**Задание 1**
Скопируйте без изменений строки записей, начиная со строки, содержащей «order: Commelinales», и заканчивая строкой, содержащей «scientific name: Cannabis sativa».
**Задание 2**
Продолжите свидетельство Петра Загоруйко об отце, начав сразу после последней фразы.

**Текст для чтения**

================================

Наверх
Наверх

Евангелие для цыганского барона

5 ответов в теме

Опубликовано 29 апреля 2003 - 03:06

Очень хорошее свидетельство дает Загоруйко в своей проповеди-беседе <u>Евангелие для цыганского барона</u>. Я ее тоже постараюсь оцифровать на досуге.

Гололоб Геннадий Александрович

Опубликовано 08 ноября 2011 - 12:45

Может быть кому-то пригодится фрагмент о христианском пацифизме в печатном виде. Набрал специально:

Свидетельство Петра Загоруйко о своем отце, приговоренном к расстрелу за отказ взять оружие в военное время:
«Я помню эту историю. До глубины души она меня потрясла. Он (отец) стал мне рассказывать. Нас везли, говорит, из города Сталино. Теперь это Донецк. А раньше, еще до Сталино, он Юзовкой назывался. Это был центр угольной промышленности. Донбасс так называемый. И вот всех заключенных во время войны вывозили. Эвакуация была… Нас выводят, а мы думаем, куда. Нас садили в вагоны, и мы радовались, что нас не здесь расстреляют. Нас везут в этих скотных вагонах, в которых до этого возили скот, где столько мочи, и пота, и крови пролитой. Где все эти испарения в жару исходят. Где дышать нечем. Где они стоят плотно друг к другу. И для того, чтобы хоть как-то повернуться, нужно было слышать команду. И для того, чтобы в это маленькое окошечко с разбитым стеклом можно было вдохнуть свежего воздуха, они должны были кольцом меняться. С ними никто не считался в этой давке, в этом клопешнике, можно так сказать. Периодически останавливался поезд, и из него высыпали тех, которые стояли там мертвецами. А остальных продолжали кормить гнилой хамсой, которая, когда высохнет, становится еще более соленной. Опытные люди знали, что ее нельзя было есть, потому что заключенным не давали пить воды, и они от этого умирали. И вот те, которые слушались этого слова, те остались живы.
Нас привезли на одну станцию. Комиссар подошел к вагону, открыл дверь и вместо того, чтобы дать нам, как иногда давали немного воды или чего-либо другого, типа этой хамсы или селедки, послышался зов: «Штунда, выходи!» А штунда – это были баптисты. Это имя им было дано от немецких колонистов, которые среди православного народа несли чистое учение. Вышло нас пятнадцать человек. Как не выходить? Все равно сделают перекличку. Все равно вызовут, и будет еще хуже. Выходим мы. На станции маленький парк. Нас построили. И этот комиссар в кожаной тужурке с браунингом – этим длинным пистолетом – говорит:
«Так вы, значит, отказались от участия в войне? Кровопролитием называете? А то, что наша кровь здесь проливается, вам безразлично? Значит, вы только себя любите. Ишь, Божьи человеки… Вот сегодня я узнаю, есть ли среди вас умные или нет. Выходи, кто все-таки возьмет оружие. Кто не выйдет – будет расстрелян».

================================

[Сохранённые записи]
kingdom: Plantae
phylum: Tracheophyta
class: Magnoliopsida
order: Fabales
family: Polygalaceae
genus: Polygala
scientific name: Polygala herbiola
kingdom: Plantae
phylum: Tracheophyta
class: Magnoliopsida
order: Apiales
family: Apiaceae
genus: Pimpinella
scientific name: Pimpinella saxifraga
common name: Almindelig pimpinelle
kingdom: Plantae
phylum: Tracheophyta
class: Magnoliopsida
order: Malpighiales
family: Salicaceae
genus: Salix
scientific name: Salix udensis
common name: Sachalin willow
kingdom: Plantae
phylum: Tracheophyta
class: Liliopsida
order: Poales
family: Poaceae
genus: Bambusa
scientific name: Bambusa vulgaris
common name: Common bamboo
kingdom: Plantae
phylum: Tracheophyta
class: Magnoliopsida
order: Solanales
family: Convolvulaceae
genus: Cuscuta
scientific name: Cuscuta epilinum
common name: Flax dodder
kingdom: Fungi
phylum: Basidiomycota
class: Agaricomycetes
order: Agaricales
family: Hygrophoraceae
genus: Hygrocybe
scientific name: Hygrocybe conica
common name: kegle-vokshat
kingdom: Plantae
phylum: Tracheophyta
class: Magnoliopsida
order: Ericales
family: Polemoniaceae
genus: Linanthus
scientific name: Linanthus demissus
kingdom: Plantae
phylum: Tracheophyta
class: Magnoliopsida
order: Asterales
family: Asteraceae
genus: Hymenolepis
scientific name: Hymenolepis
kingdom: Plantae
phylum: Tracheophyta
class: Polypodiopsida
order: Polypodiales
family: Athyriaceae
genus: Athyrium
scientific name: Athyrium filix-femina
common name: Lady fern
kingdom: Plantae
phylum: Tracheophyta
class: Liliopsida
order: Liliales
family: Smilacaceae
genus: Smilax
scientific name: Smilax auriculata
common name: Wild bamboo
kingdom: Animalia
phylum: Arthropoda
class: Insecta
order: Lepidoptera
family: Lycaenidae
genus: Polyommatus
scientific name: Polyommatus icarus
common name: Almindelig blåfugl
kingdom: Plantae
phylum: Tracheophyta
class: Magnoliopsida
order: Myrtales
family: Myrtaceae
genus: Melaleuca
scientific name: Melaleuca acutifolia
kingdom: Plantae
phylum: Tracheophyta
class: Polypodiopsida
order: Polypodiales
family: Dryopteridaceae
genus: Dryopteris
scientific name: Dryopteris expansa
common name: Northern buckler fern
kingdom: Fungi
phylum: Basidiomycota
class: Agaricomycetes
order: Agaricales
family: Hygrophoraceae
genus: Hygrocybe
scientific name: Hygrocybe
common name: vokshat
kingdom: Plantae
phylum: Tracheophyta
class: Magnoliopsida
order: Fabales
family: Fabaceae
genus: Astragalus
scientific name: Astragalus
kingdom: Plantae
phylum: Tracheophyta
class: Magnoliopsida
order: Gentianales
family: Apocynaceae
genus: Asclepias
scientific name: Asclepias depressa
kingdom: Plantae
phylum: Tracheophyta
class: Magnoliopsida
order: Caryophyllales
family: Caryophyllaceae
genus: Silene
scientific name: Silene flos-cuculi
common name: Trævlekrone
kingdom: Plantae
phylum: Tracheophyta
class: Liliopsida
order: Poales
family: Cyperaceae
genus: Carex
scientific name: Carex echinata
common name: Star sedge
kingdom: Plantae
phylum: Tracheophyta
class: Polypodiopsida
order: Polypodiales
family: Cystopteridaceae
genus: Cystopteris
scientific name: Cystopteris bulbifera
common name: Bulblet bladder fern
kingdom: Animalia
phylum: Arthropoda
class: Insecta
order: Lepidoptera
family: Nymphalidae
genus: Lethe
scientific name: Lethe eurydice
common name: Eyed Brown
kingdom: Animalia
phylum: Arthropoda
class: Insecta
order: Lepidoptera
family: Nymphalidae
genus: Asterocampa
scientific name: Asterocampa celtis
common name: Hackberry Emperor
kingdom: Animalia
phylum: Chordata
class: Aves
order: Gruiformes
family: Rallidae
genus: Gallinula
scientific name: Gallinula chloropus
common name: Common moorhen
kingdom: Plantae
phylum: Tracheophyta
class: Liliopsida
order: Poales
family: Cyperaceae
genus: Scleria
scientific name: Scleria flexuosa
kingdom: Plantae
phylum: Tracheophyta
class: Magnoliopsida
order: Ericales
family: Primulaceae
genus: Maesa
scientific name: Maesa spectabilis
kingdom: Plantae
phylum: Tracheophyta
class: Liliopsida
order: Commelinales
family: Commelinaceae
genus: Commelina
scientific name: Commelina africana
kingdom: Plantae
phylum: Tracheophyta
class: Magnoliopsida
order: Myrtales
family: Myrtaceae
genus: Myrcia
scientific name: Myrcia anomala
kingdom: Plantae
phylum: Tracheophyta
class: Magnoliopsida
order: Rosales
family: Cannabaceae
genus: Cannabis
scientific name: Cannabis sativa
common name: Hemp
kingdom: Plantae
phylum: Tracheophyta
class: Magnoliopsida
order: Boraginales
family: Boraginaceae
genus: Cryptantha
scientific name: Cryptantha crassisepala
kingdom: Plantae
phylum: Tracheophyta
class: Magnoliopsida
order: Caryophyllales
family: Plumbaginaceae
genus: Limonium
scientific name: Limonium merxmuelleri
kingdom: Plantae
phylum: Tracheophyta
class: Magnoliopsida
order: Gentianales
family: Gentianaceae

================================

**Ответ 1**
order: Commelinales
family: Commelinaceae
genus: Commelina
scientific name: Commelina africana
kingdom: Plantae
phylum: Tracheophyta
class: Magnoliopsida
order: Myrtales
family: Myrtaceae
genus: Myrcia
scientific name: Myrcia anomala
kingdom: Plantae
phylum: Tracheophyta
class: Magnoliopsida
order: Rosales
family: Cannabaceae
genus: Cannabis
scientific name: Cannabis sativa

**Ответ 2**
И он для острастки выстрелил вверх из пистолета, чтобы показать, что смерть уже близко. Дрогнули, говорит, мы, но никто не вышел. Мы до этого ехали в вагонах, мы пели, мы молились. Мы думали, что мы сплочены как вот эти пять пальцев на руке воедино в корнях своих. А после, он говорит, я увидел другое. Комиссар говорит: «Ну, коль вы все умные, тогда копайте себе ямы». Мы копали эти ямы, и каждый думал: «Ах, лопата, как бы ты помедленнее работала». Мы оттягивали эту смерть, потому что знали, что копать ямы – это уж явно не шутка, да и солдаты здесь стоят. Вот и винтовки в их руках. И мы копали, и, как не замедляй это, а яма уже выкопана.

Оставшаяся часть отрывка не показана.